With climate change, as in many areas of scientific complexity, we can (and do) use models to understand the world. But models have their problems. This is particularly true when dealing with complex, non-linear systems with a multitude of recursive feedback loops, in which small variations produce massive shifts in the long-term outcome. Pioneered by the mathematicians Edward Lorenz and Benoit Mandelbrot, chaos theory helped explain the intractability of certain problems. Readers of pop science will be familiar with the term the “butterfly effect,” in which “the flap of a butterfly’s wings in Brazil set[s] off a tornado in Texas.” The earth’s climate is one such dynamic, chaotic system and it is within the whirling, turbulent vortex of unpredictability that the modern climate scientists must tread.

And boldly have they stepped into the breach. The scope of agreement achieved by the world’s climate scientists is breathtaking. To first approximation, around 97% agree that human activity, particularly carbon dioxide emissions, causes global warming. So impressed was the Norwegian Nobel Committee by the work of the Inter-governmental Committee on Climate Change and Al Gore “for their efforts to build up and disseminate greater knowledge about man-made climate change, and to lay the foundations for the measures that are needed to counteract such change” that it awarded them the 2007 Nobel Peace Prize. So many great minds cannot possibly be wrong, right?

Wrong.

Global Warming Theory

…is the new Lysenkoism:

All the climate alarmist organizations simply rubber stamp the irregular Assessment Reports of the United Nations Intergovernmental Panel on Climate Change (IPCC). None of them do any original science on the theory of anthropogenic catastrophic global warming. But the United Nations is a proven, corrupt, power grabbing institution. The science of their Assessment Reports has been thoroughly rebutted by the hundreds of pages of science in Climate Change Reconsidered, and Climate Change Reconsidered: 2011 Interim Report, both written by dozens of scientists with the Nongovernmental International Panel on Climate Change, and published by the Heartland Institute, the international headquarters of the skeptics of the theory of anthropogenic catastrophic global warming.

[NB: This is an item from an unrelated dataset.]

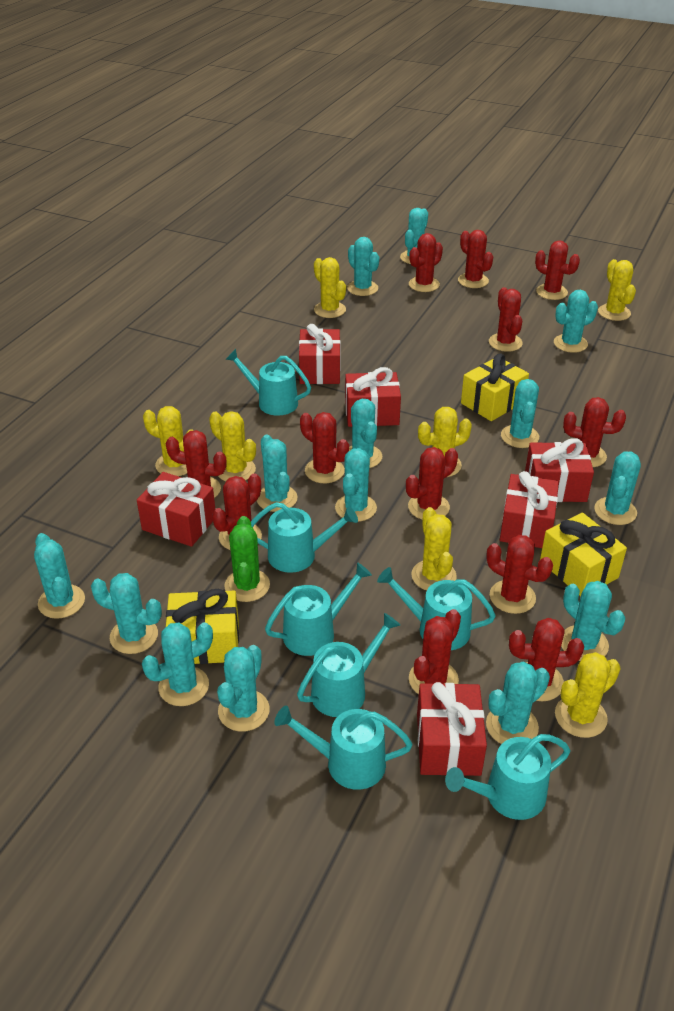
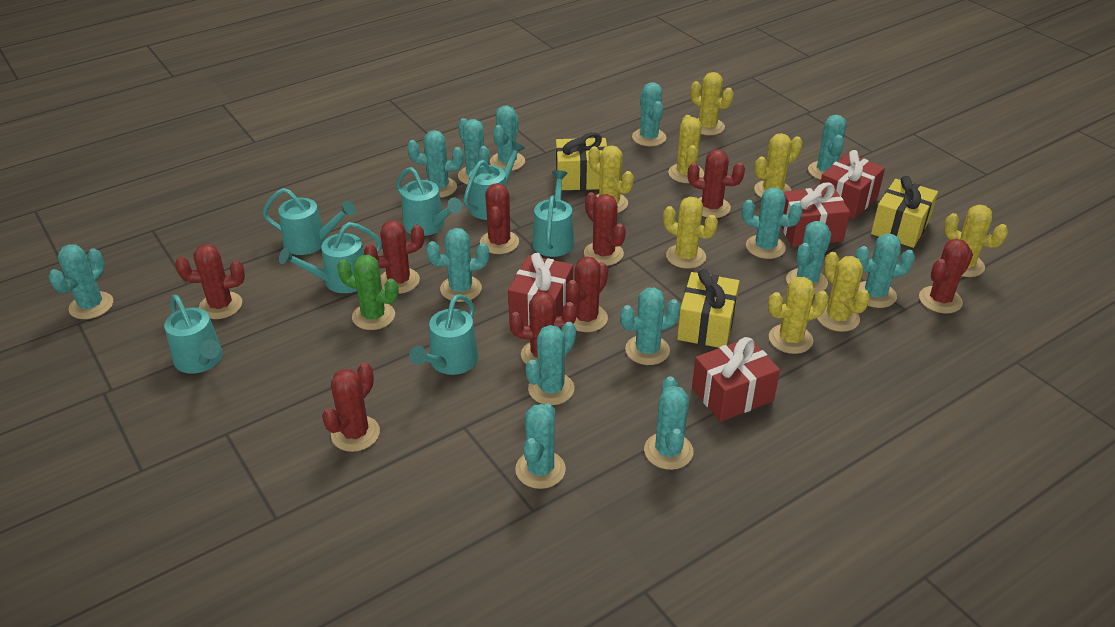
red cactus: 12 -> 9
red gift: 6 -> 4
yellow cactus: 7 -> 8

Again, check it out for yourself. You don’t have to read every one of the well over a thousand pages of careful science in both volumes to see at least that there is a real scientific debate.

The editors of the once respected journals of Science and Nature have abandoned science for Lysenkoism on this issue as well. They have become as political as the editorial pages of the New York Times. They claim their published papers are peer reviewed, but those reviews are conducted on the friends and family plan when it comes to the subject of anthropogenic catastrophic global warming. There can be no peer review at all when authors refuse to release their data and computer codes for public inspection and attempted reconstruction of reported results by other scientists. They have been forced to backtrack on recent publications relying on novel, dubious, statistical methodologies not in accordance with established methodologies of complex statistical analysis.

Formerly respected scientific bodies in the U.S. and other western countries have been commandeered by political activist Lysenkoists seizing leadership positions. They then proceed with politically correct pronouncements on the issue of anthropogenic catastrophic global warming heedless of the views of the membership of actual scientists. Most of what you see and hear from alarmists regarding global warming can be most accurately described as play acting on the meme of settled science. The above noted publications demonstrate beyond the point where reasonable people can differ that no actual scientist can claim that the science of anthropogenic catastrophic global warming has been settled or that there is a settled “consensus” that rules out reasonable dissent.

My emphasis.

Climate “science” doesn’t seem to have very many actual scientists involved with it.